Peterson önce inanmaz, bir iki duruşma sonrasında suçsuzluğunun ortaya çıkacağına inanır. Fakat mahkumiyet alır. 8 yıl aradan sonra, Eyalet Soruşturma Bürosu’ndan Deaver’in pekçok davada delillerle oynadığı, delilleri soruşturma savcılığının suçlamalarını destekleyecek şekilde değiştirdiği ortaya çıkar.

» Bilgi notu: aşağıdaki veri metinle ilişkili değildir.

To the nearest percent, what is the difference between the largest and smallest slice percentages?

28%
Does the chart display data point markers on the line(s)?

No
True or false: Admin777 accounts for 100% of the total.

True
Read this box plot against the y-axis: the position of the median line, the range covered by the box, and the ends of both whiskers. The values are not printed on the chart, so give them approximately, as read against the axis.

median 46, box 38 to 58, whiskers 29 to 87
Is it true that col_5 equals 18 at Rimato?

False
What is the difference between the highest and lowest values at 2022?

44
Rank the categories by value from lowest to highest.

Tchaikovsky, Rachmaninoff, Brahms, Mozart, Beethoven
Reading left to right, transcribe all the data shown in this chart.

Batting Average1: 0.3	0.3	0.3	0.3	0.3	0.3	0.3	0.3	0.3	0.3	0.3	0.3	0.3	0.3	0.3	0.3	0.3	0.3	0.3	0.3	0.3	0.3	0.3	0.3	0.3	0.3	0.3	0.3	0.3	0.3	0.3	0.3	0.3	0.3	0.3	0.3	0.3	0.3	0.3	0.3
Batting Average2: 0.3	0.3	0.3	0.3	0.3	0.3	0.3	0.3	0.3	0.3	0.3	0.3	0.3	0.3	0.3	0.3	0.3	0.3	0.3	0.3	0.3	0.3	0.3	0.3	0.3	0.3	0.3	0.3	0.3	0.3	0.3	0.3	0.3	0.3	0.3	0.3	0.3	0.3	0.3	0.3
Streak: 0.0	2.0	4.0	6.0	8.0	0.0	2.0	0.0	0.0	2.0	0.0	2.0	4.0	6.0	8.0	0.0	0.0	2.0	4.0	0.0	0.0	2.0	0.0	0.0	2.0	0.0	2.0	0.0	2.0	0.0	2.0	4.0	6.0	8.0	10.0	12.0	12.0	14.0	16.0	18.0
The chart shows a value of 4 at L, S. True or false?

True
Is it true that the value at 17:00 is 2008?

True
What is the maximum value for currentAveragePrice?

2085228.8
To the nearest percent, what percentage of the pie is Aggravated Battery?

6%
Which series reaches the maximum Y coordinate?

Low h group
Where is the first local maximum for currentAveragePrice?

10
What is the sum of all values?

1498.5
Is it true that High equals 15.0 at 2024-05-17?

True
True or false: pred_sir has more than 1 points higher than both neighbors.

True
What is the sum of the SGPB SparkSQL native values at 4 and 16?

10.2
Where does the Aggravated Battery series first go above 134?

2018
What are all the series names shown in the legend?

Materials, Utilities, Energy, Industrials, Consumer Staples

Adli tıp uzmanı Radish, verdiği ifadenin aksine Kathleen’in başındaki yaraların darbeden değil düşmekten oluştuğunu ve kan kaybından öldüğüne inandığını söyler fakat mahkemede bunları söylememiştir. Bütün bunlar tek tek ortaya çıkar. Dava yeniden açılır, fakat mahkeme asla geri adım atmaz.
Sonuç... Maalesef Peterson’ın davasında filmlerdeki gibi kazanan adalet olmaz. Mahkeme sadece geriye bir adım atar, sanıkla Alford Anlaşması yapar ve suçu “ölüme sebebiyet vermek” olarak değiştirir. Mahkeme, Eyalet Soruşturma Bürosu görevlisinin dava delillerini çarptığı, değiştirdiği gerçeğine rağmen masumdur demez.
13 bölümden oluşan gerçek bir ‘adalet arayışı’ hikayesi olan ‘The Staircase’ belgeselini mutlaka izlemelisiniz ancak daha çok avukatlar, savcılar, yargıçlar, hukuk okuyanlar izlemeli.